Testing123 said:
Not to be pedantic, but the "low pass" filter when talking about bayer-pattern digital cameras is the AA filter, the one which "blurs", the one which prevents aliasing by attenuating those high-spatial-resolutions which would alias on the Bayer pattern, passing the low, low pass.
A filter over the sensor which blocks lower wavelengths, IR, would be a "high pass", allowing through the higher frequencies of light, the visible spectrum.
I assume there is a second low pass filter, one blocking UV, but that doesn't get talked about much and said role might be accomplished in other ways.
http://en.wikipedia.org/wiki/Low-pass_filter
Thanks for the correction, I am the one to blame for the mistake not TaoTeJared :)
TaoTeJared said:
I have no clue what the measured WB would be. The shift is so great that I don't think you could change it. I have tried using temperature settings and never got close. All the custom WB does is to shift color in the image and really is better on the computer than camera. I have noticed that the older cameras shift much more than new one's for sure.

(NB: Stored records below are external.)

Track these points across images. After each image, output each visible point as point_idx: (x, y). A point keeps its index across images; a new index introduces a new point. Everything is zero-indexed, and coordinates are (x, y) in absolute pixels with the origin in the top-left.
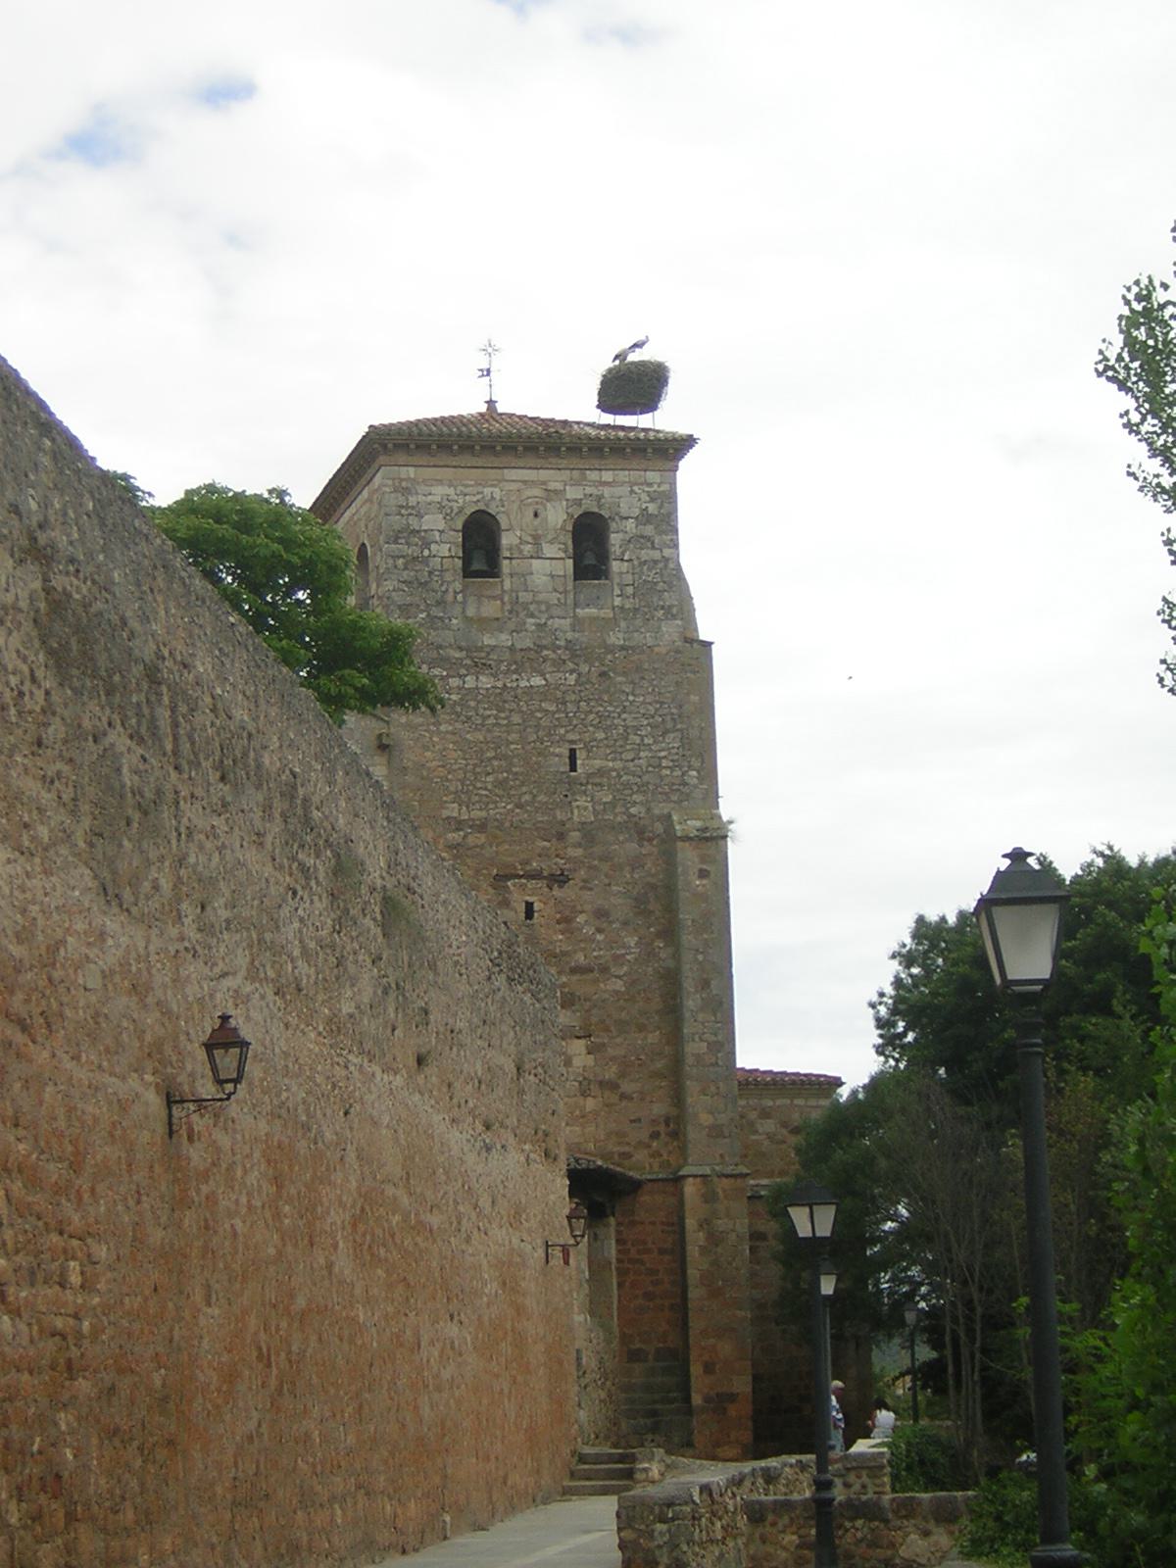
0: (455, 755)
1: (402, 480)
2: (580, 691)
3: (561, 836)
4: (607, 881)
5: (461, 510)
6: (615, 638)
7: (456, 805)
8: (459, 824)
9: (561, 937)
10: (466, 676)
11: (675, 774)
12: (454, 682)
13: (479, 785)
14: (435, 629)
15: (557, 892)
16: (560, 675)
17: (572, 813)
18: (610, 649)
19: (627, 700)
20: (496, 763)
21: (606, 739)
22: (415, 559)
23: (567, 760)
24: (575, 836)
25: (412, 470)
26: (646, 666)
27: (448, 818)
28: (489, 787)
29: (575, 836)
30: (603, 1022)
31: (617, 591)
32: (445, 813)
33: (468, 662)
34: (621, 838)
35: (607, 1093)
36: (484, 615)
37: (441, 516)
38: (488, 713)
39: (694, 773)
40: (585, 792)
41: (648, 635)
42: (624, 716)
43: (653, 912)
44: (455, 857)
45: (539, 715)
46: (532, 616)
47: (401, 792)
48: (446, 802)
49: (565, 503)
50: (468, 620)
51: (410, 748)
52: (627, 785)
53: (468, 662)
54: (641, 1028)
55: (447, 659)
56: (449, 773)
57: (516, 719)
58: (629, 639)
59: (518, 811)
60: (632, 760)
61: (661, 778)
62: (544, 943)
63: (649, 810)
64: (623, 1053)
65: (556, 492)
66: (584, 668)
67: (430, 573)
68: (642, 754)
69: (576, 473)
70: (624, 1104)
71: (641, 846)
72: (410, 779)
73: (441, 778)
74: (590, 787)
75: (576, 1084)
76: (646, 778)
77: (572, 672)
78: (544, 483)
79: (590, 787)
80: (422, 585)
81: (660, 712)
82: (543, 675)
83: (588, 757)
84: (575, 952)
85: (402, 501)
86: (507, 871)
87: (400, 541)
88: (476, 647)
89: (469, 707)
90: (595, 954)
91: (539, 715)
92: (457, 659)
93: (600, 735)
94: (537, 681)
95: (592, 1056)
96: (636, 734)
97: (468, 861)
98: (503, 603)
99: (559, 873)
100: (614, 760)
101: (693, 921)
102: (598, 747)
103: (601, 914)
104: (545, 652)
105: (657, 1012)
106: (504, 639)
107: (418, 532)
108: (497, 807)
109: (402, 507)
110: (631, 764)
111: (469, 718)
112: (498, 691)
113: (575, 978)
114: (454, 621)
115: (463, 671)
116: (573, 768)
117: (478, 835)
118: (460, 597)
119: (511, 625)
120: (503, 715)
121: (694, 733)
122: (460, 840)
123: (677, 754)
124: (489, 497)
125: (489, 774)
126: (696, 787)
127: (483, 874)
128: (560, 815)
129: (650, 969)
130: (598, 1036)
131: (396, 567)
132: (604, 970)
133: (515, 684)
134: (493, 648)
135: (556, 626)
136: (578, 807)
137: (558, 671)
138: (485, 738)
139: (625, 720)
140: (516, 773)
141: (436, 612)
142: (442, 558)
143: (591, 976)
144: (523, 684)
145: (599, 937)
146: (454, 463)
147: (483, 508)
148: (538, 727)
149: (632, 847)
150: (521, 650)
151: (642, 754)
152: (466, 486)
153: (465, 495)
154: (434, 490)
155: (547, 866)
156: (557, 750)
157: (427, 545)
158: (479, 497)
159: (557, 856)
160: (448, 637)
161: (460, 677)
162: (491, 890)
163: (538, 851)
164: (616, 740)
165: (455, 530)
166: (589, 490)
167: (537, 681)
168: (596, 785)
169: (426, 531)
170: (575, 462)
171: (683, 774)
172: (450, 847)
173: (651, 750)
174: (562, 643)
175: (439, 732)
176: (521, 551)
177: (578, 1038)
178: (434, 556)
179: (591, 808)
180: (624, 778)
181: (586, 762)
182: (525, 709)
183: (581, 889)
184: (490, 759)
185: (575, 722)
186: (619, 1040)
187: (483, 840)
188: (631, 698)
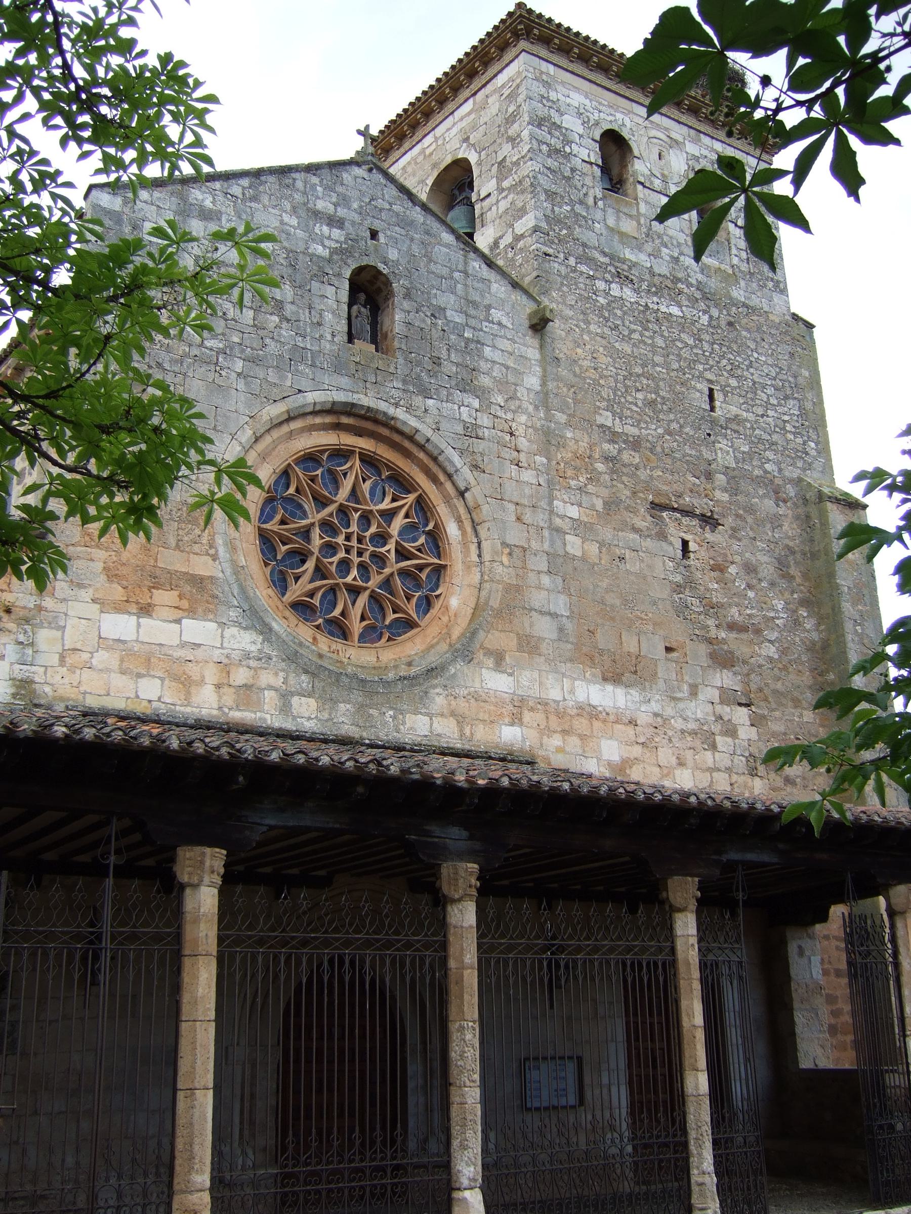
0: (604, 360)
1: (542, 73)
2: (712, 333)
3: (709, 476)
4: (751, 534)
5: (597, 123)
6: (738, 294)
7: (609, 414)
8: (614, 437)
9: (716, 586)
10: (611, 282)
11: (797, 440)
12: (601, 285)
13: (629, 398)
14: (580, 226)
15: (709, 536)
16: (695, 312)
17: (716, 454)
18: (735, 303)
19: (752, 355)
20: (645, 381)
21: (739, 387)
22: (557, 151)
23: (707, 399)
24: (720, 479)
25: (551, 67)
26: (765, 328)
27: (601, 426)
28: (640, 404)
29: (720, 479)
30: (761, 690)
31: (734, 251)
32: (600, 420)
33: (613, 270)
34: (761, 493)
35: (772, 775)
36: (623, 229)
37: (580, 122)
38: (633, 327)
39: (812, 445)
40: (725, 436)
41: (763, 300)
42: (752, 370)
43: (793, 577)
44: (613, 471)
45: (680, 345)
46: (666, 247)
47: (555, 384)
48: (599, 408)
49: (685, 155)
50: (611, 230)
51: (561, 339)
52: (760, 440)
53: (613, 270)
54: (797, 703)
55: (593, 259)
56: (601, 377)
57: (660, 342)
58: (749, 298)
59: (668, 437)
60: (762, 416)
61: (788, 441)
62: (702, 588)
63: (780, 470)
64: (782, 729)
65: (676, 142)
66: (715, 312)
67: (573, 170)
68: (770, 413)
69: (692, 132)
70: (788, 790)
71: (778, 506)
72: (563, 372)
73: (594, 380)
74: (729, 432)
75: (743, 759)
76: (775, 437)
77: (705, 312)
78: (667, 129)
79: (729, 432)
80: (568, 179)
81: (780, 376)
82: (680, 306)
83: (725, 402)
84: (730, 605)
85: (543, 91)
86: (662, 500)
87: (543, 128)
88: (619, 257)
89: (615, 314)
90: (748, 612)
91: (680, 345)
92: (602, 263)
93: (733, 382)
94: (675, 310)
95: (754, 729)
96: (763, 392)
97: (625, 478)
98: (639, 224)
99: (709, 514)
100: (747, 411)
101: (849, 588)
102: (733, 394)
103: (750, 569)
104: (680, 285)
105: (810, 687)
106: (643, 259)
107: (560, 127)
108: (647, 428)
109: (543, 97)
110: (762, 420)
111: (617, 327)
112: (641, 308)
113: (733, 635)
114: (596, 225)
115: (608, 277)
116: (712, 409)
117: (633, 453)
118: (600, 203)
119: (649, 247)
120: (647, 334)
121: (809, 406)
122: (615, 453)
123: (797, 421)
124: (620, 122)
125: (638, 390)
126: (815, 458)
127: (640, 498)
128: (707, 454)
129: (797, 639)
130: (758, 707)
131: (540, 150)
132: (758, 632)
133: (656, 307)
134: (635, 265)
135: (687, 264)
136: (721, 449)
137: (693, 308)
138: (633, 352)
139: (752, 374)
140: (663, 398)
141: (578, 208)
142: (583, 161)
143: (744, 636)
144: (663, 309)
145: (751, 594)
146: (589, 77)
147: (617, 129)
148: (679, 355)
149: (769, 504)
150: (660, 275)
151: (770, 413)
152: (600, 104)
153: (600, 112)
154: (572, 94)
155: (701, 505)
156: (699, 386)
157: (569, 142)
158: (612, 118)
159: (706, 496)
160: (591, 238)
161: (606, 281)
162: (649, 518)
163: (689, 485)
164: (747, 392)
165: (593, 140)
166: (705, 152)
167: (675, 310)
168: (735, 431)
169: (567, 129)
170: (691, 121)
171: (805, 443)
172: (607, 459)
173: (776, 411)
174: (694, 282)
175: (589, 332)
176: (652, 183)
177: (740, 704)
178: (575, 156)
179: (731, 452)
180: (757, 432)
181: (724, 405)
182: (666, 334)
183: (731, 537)
184: (638, 376)
185: (711, 362)
186: (777, 714)
187: (637, 460)
188: (756, 355)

Maybe the D7000 is "too smart" for the type of IR photography using external filters. I know my D300 didn't work well with the filters at all either due to the low-pass filter.
Yes, the software engineer at Nikon does not like IR photography :) (Just kidding)
I will try to use my D70s NEF file and convert it to a D7000 NEF file, and see what I get. The only problem is that Nikon guys have encrypted the new way they store the WB on newer NEF files, therefore freeware tools that worked smoothly in the past, now they have problems to deal with it.